Vaccine-based strategies are currently under investigation as a means of inducing tumour-specific immune responses and improving the clinical outcome of multiple myeloma (MM) patients in remission after high-dose chemotherapy and peripheral blood progenitor cell (PBPC) infusion. The immune competence of these patients was investigated by determining the overall diversity of the T-cell receptor (TCR) repertoire in the peripheral blood (PB) and bone marrow (BM). The average time after transplantation was 13 months. The clonality and reciprocal usage of BV gene segments (TCRBV repertoire) was estimated at the cDNA level and membrane protein expression. The TCRBV repertoire of MM was severely disrupted compared with age-matched normal donors.
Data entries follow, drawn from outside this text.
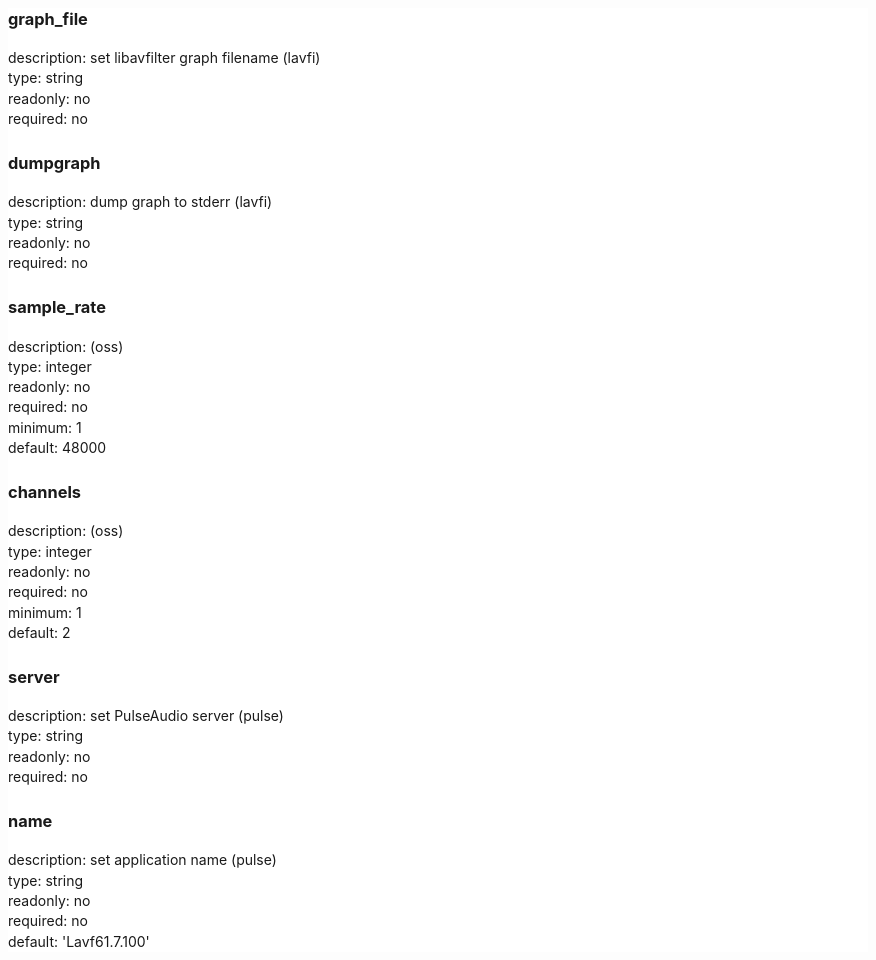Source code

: ### graph_file

  
description:
set libavfilter graph filename (lavfi)  
type: string  
readonly: no  
required: no  

### dumpgraph

  
description:
dump graph to stderr (lavfi)  
type: string  
readonly: no  
required: no  

### sample_rate

  
description:
(oss)  
type: integer  
readonly: no  
required: no  
minimum: 1  
default: 48000  

### channels

  
description:
(oss)  
type: integer  
readonly: no  
required: no  
minimum: 1  
default: 2  

### server

  
description:
set PulseAudio server (pulse)  
type: string  
readonly: no  
required: no  

### name

  
description:
set application name (pulse)  
type: string  
readonly: no  
required: no  
default: 'Lavf61.7.100'  
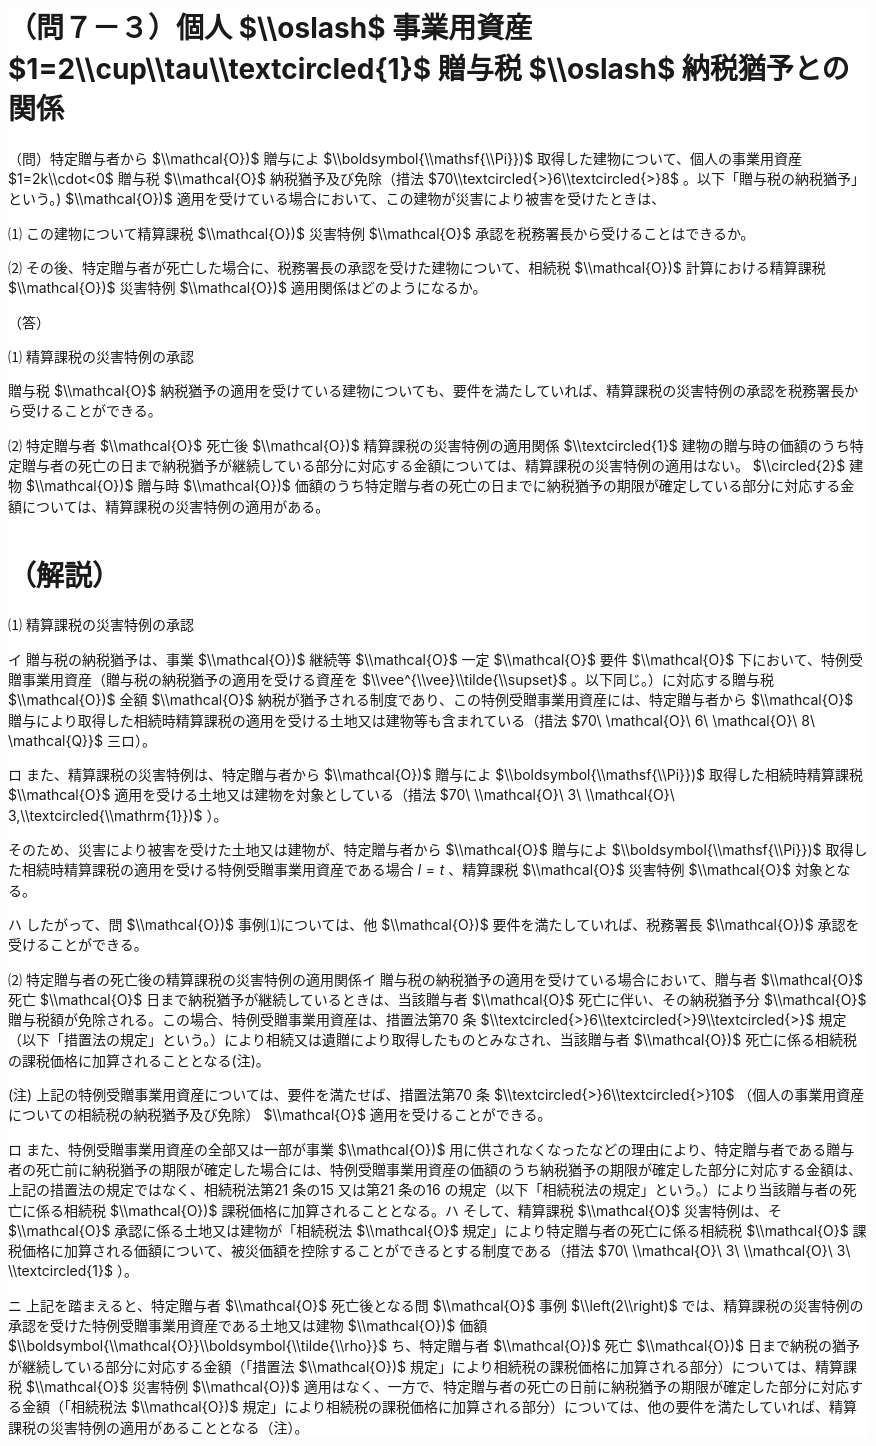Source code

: # （問７－３）個人 $\\oslash$ 事業用資産 $1=2\\cup\\tau\\textcircled{1}$ 贈与税 $\\oslash$ 納税猶予との関係

（問）特定贈与者から $\\mathcal{O})$ 贈与によ $\\boldsymbol{\\mathsf{\\Pi}})$ 取得した建物について、個人の事業用資産 $1=2k\\cdot<0$ 贈与税 $\\mathcal{O}$ 納税猶予及び免除（措法 $70\\textcircled{>}6\\textcircled{>}8$ 。以下「贈与税の納税猶予」という。) $\\mathcal{O})$ 適用を受けている場合において、この建物が災害により被害を受けたときは、

⑴ この建物について精算課税 $\\mathcal{O})$ 災害特例 $\\mathcal{O}$ 承認を税務署長から受けることはできるか。

⑵ その後、特定贈与者が死亡した場合に、税務署長の承認を受けた建物について、相続税 $\\mathcal{O})$ 計算における精算課税 $\\mathcal{O})$ 災害特例 $\\mathcal{O})$ 適用関係はどのようになるか。

（答）

⑴ 精算課税の災害特例の承認

贈与税 $\\mathcal{O}$ 納税猶予の適用を受けている建物についても、要件を満たしていれば、精算課税の災害特例の承認を税務署長から受けることができる。

⑵ 特定贈与者 $\\mathcal{O}$ 死亡後 $\\mathcal{O})$ 精算課税の災害特例の適用関係 $\\textcircled{1}$ 建物の贈与時の価額のうち特定贈与者の死亡の日まで納税猶予が継続している部分に対応する金額については、精算課税の災害特例の適用はない。 $\\circled{2}$ 建物 $\\mathcal{O})$ 贈与時 $\\mathcal{O})$ 価額のうち特定贈与者の死亡の日までに納税猶予の期限が確定している部分に対応する金額については、精算課税の災害特例の適用がある。

# （解説）

⑴ 精算課税の災害特例の承認

イ 贈与税の納税猶予は、事業 $\\mathcal{O})$ 継続等 $\\mathcal{O}$ 一定 $\\mathcal{O}$ 要件 $\\mathcal{O}$ 下において、特例受贈事業用資産（贈与税の納税猶予の適用を受ける資産を $\\vee^{\\vee}\\tilde{\\supset}$ 。以下同じ。）に対応する贈与税 $\\mathcal{O})$ 全額 $\\mathcal{O}$ 納税が猶予される制度であり、この特例受贈事業用資産には、特定贈与者から $\\mathcal{O}$ 贈与により取得した相続時精算課税の適用を受ける土地又は建物等も含まれている（措法 $70\ \\mathcal{O}\ 6\ \\mathcal{O}\ 8\ \\mathcal{Q}}$ 三ロ）。

ロ また、精算課税の災害特例は、特定贈与者から $\\mathcal{O})$ 贈与によ $\\boldsymbol{\\mathsf{\\Pi}})$ 取得した相続時精算課税 $\\mathcal{O}$ 適用を受ける土地又は建物を対象としている（措法 $70\ \\mathcal{O}\ 3\ \\mathcal{O}\ 3,\\textcircled{\\mathrm{1}})$ ）。

そのため、災害により被害を受けた土地又は建物が、特定贈与者から $\\mathcal{O}$ 贈与によ $\\boldsymbol{\\mathsf{\\Pi}})$ 取得した相続時精算課税の適用を受ける特例受贈事業用資産である場合 $l=t$ 、精算課税 $\\mathcal{O}$ 災害特例 $\\mathcal{O}$ 対象となる。

ハ したがって、問 $\\mathcal{O})$ 事例⑴については、他 $\\mathcal{O})$ 要件を満たしていれば、税務署長 $\\mathcal{O})$ 承認を受けることができる。

⑵ 特定贈与者の死亡後の精算課税の災害特例の適用関係イ 贈与税の納税猶予の適用を受けている場合において、贈与者 $\\mathcal{O}$ 死亡 $\\mathcal{O}$ 日まで納税猶予が継続しているときは、当該贈与者 $\\mathcal{O}$ 死亡に伴い、その納税猶予分 $\\mathcal{O}$ 贈与税額が免除される。この場合、特例受贈事業用資産は、措置法第70 条 $\\textcircled{>}6\\textcircled{>}9\\textcircled{>}$ 規定（以下「措置法の規定」という。）により相続又は遺贈により取得したものとみなされ、当該贈与者 $\\mathcal{O})$ 死亡に係る相続税の課税価格に加算されることとなる(注)。

(注) 上記の特例受贈事業用資産については、要件を満たせば、措置法第70 条 $\\textcircled{>}6\\textcircled{>}10$ （個人の事業用資産についての相続税の納税猶予及び免除） $\\mathcal{O}$ 適用を受けることができる。

ロ また、特例受贈事業用資産の全部又は一部が事業 $\\mathcal{O})$ 用に供されなくなったなどの理由により、特定贈与者である贈与者の死亡前に納税猶予の期限が確定した場合には、特例受贈事業用資産の価額のうち納税猶予の期限が確定した部分に対応する金額は、上記の措置法の規定ではなく、相続税法第21 条の15 又は第21 条の16 の規定（以下「相続税法の規定」という。）により当該贈与者の死亡に係る相続税 $\\mathcal{O})$ 課税価格に加算されることとなる。ハ そして、精算課税 $\\mathcal{O}$ 災害特例は、そ $\\mathcal{O}$ 承認に係る土地又は建物が「相続税法 $\\mathcal{O}$ 規定」により特定贈与者の死亡に係る相続税 $\\mathcal{O}$ 課税価格に加算される価額について、被災価額を控除することができるとする制度である（措法 $70\ \\mathcal{O}\ 3\ \\mathcal{O}\ 3\ \\textcircled{1}$ ）。

ニ 上記を踏まえると、特定贈与者 $\\mathcal{O}$ 死亡後となる問 $\\mathcal{O}$ 事例 $\\left(2\\right)$ では、精算課税の災害特例の承認を受けた特例受贈事業用資産である土地又は建物 $\\mathcal{O})$ 価額 $\\boldsymbol{\\mathcal{O}}\\boldsymbol{\\tilde{\\rho}}$ ち、特定贈与者 $\\mathcal{O})$ 死亡 $\\mathcal{O})$ 日まで納税の猶予が継続している部分に対応する金額（「措置法 $\\mathcal{O})$ 規定」により相続税の課税価格に加算される部分）については、精算課税 $\\mathcal{O}$ 災害特例 $\\mathcal{O})$ 適用はなく、一方で、特定贈与者の死亡の日前に納税猶予の期限が確定した部分に対応する金額（「相続税法 $\\mathcal{O})$ 規定」により相続税の課税価格に加算される部分）については、他の要件を満たしていれば、精算課税の災害特例の適用があることとなる（注）。

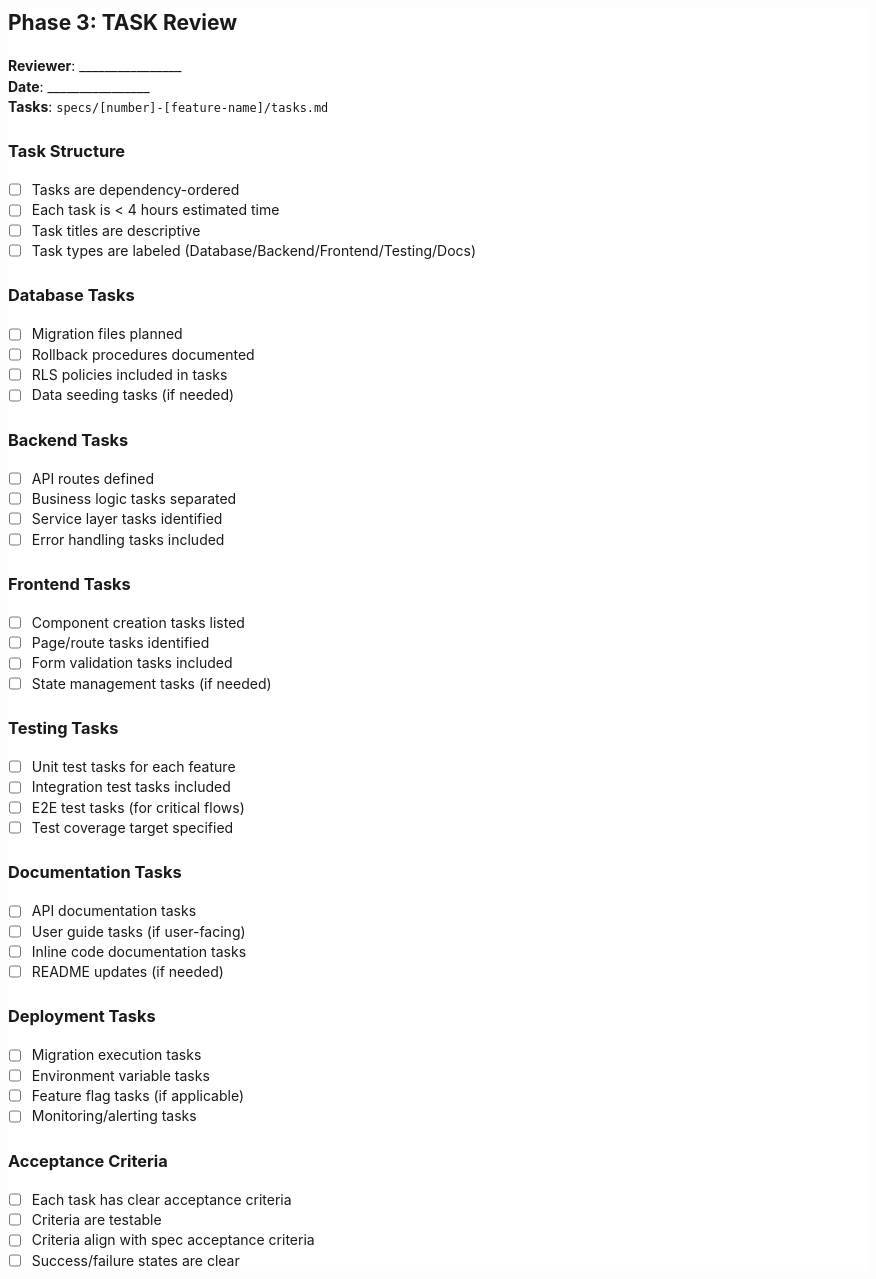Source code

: 
## Phase 3: TASK Review

**Reviewer**: ________________  
**Date**: ________________  
**Tasks**: `specs/[number]-[feature-name]/tasks.md`

### Task Structure
- [ ] Tasks are dependency-ordered
- [ ] Each task is < 4 hours estimated time
- [ ] Task titles are descriptive
- [ ] Task types are labeled (Database/Backend/Frontend/Testing/Docs)

### Database Tasks
- [ ] Migration files planned
- [ ] Rollback procedures documented
- [ ] RLS policies included in tasks
- [ ] Data seeding tasks (if needed)

### Backend Tasks
- [ ] API routes defined
- [ ] Business logic tasks separated
- [ ] Service layer tasks identified
- [ ] Error handling tasks included

### Frontend Tasks
- [ ] Component creation tasks listed
- [ ] Page/route tasks identified
- [ ] Form validation tasks included
- [ ] State management tasks (if needed)

### Testing Tasks
- [ ] Unit test tasks for each feature
- [ ] Integration test tasks included
- [ ] E2E test tasks (for critical flows)
- [ ] Test coverage target specified

### Documentation Tasks
- [ ] API documentation tasks
- [ ] User guide tasks (if user-facing)
- [ ] Inline code documentation tasks
- [ ] README updates (if needed)

### Deployment Tasks
- [ ] Migration execution tasks
- [ ] Environment variable tasks
- [ ] Feature flag tasks (if applicable)
- [ ] Monitoring/alerting tasks

### Acceptance Criteria
- [ ] Each task has clear acceptance criteria
- [ ] Criteria are testable
- [ ] Criteria align with spec acceptance criteria
- [ ] Success/failure states are clear
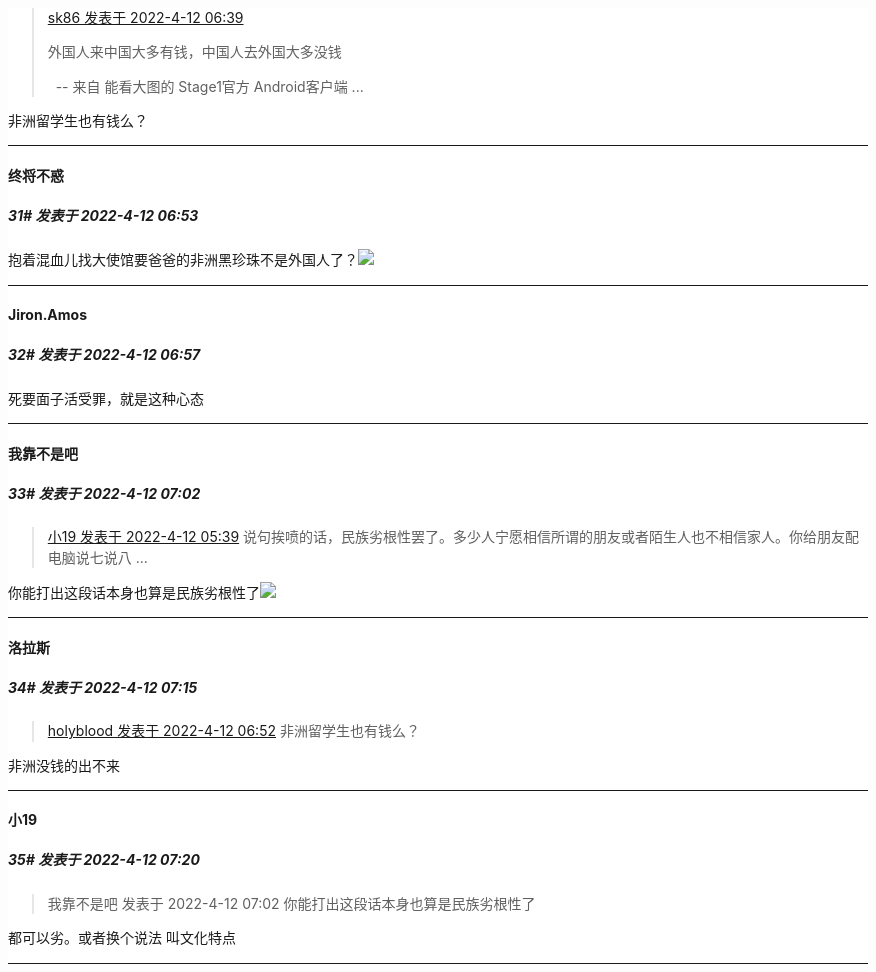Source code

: <blockquote><a href="httphttps://bbs.saraba1st.com/2b/forum.php?mod=redirect&amp;goto=findpost&amp;pid=55414830&amp;ptid=2064089" target="_blank">sk86 发表于 2022-4-12 06:39</a>

外国人来中国大多有钱，中国人去外国大多没钱

  -- 来自 能看大图的 Stage1官方 Android客户端 ...</blockquote>
非洲留学生也有钱么？



*****

####  终将不惑  
##### 31#       发表于 2022-4-12 06:53

抱着混血儿找大使馆要爸爸的非洲黑珍珠不是外国人了？<img src="https://static.saraba1st.com/image/smiley/face2017/001.png" referrerpolicy="no-referrer">

*****

####  Jiron.Amos  
##### 32#       发表于 2022-4-12 06:57

死要面子活受罪，就是这种心态

*****

####  我靠不是吧  
##### 33#       发表于 2022-4-12 07:02

<blockquote><a href="httphttps://bbs.saraba1st.com/2b/forum.php?mod=redirect&amp;goto=findpost&amp;pid=55414743&amp;ptid=2064089" target="_blank">小19 发表于 2022-4-12 05:39</a>
说句挨喷的话，民族劣根性罢了。多少人宁愿相信所谓的朋友或者陌生人也不相信家人。你给朋友配电脑说七说八 ...</blockquote>
你能打出这段话本身也算是民族劣根性了<img src="https://static.saraba1st.com/image/smiley/face2017/067.png" referrerpolicy="no-referrer">

*****

####  洛拉斯  
##### 34#       发表于 2022-4-12 07:15

<blockquote><a href="httphttps://bbs.saraba1st.com/2b/forum.php?mod=redirect&amp;goto=findpost&amp;pid=55414859&amp;ptid=2064089" target="_blank">holyblood 发表于 2022-4-12 06:52</a>
非洲留学生也有钱么？</blockquote>
非洲没钱的出不来

*****

####  小19  
##### 35#       发表于 2022-4-12 07:20

<blockquote>我靠不是吧 发表于 2022-4-12 07:02
你能打出这段话本身也算是民族劣根性了</blockquote>
都可以劣。或者换个说法 叫文化特点

*****
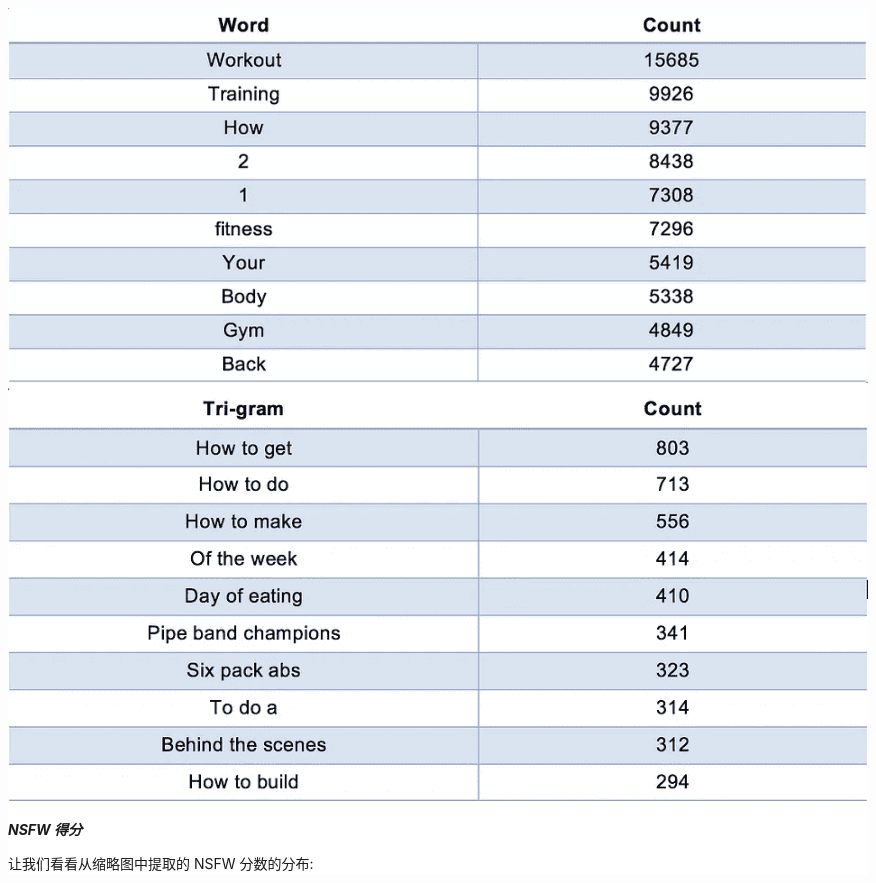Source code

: ![](img/4ff966f25e3b3e472d4e3ab6d8d9d096.png)![](img/10135d118181f33489e76d2664ecbcc0.png)

***NSFW 得分***

让我们看看从缩略图中提取的 NSFW 分数的分布:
On average, one-third of the total repertoire in both the PB and the BM consisted of T cells expressing oligoclonal TCRbeta transcripts. Flow cytometry showed an increased frequency of abnormally expanded BV subfamilies at both sites. BV expansions were predominantly CD8+ and had the phenotype of antigen-experienced memory T cells as well as T cells with the naive phenotype. Oligoclonality was not restricted to phenotypically expanded BV subfamilies, but also involved normally represented BV subfamilies. The TCR repertoire of MM in remission was then compared with monoclonal gammopathy of undetermined significance (MGUS) and MM patients at diagnosis. The degree of TCR diversity was similar in age-matched normal donors and MGUS, but progressively decreased from MGUS to MM at diagnosis and then to MM in remission. These data indicate that: (1) there is a long-lasting and severe disruption of TCR diversity after high-dose chemotherapy and PBPC infusion, and (2) the extent of TCR disruption may affect the clinical outcome of vaccine-based strategies delivered at the stage of minimal residual disease.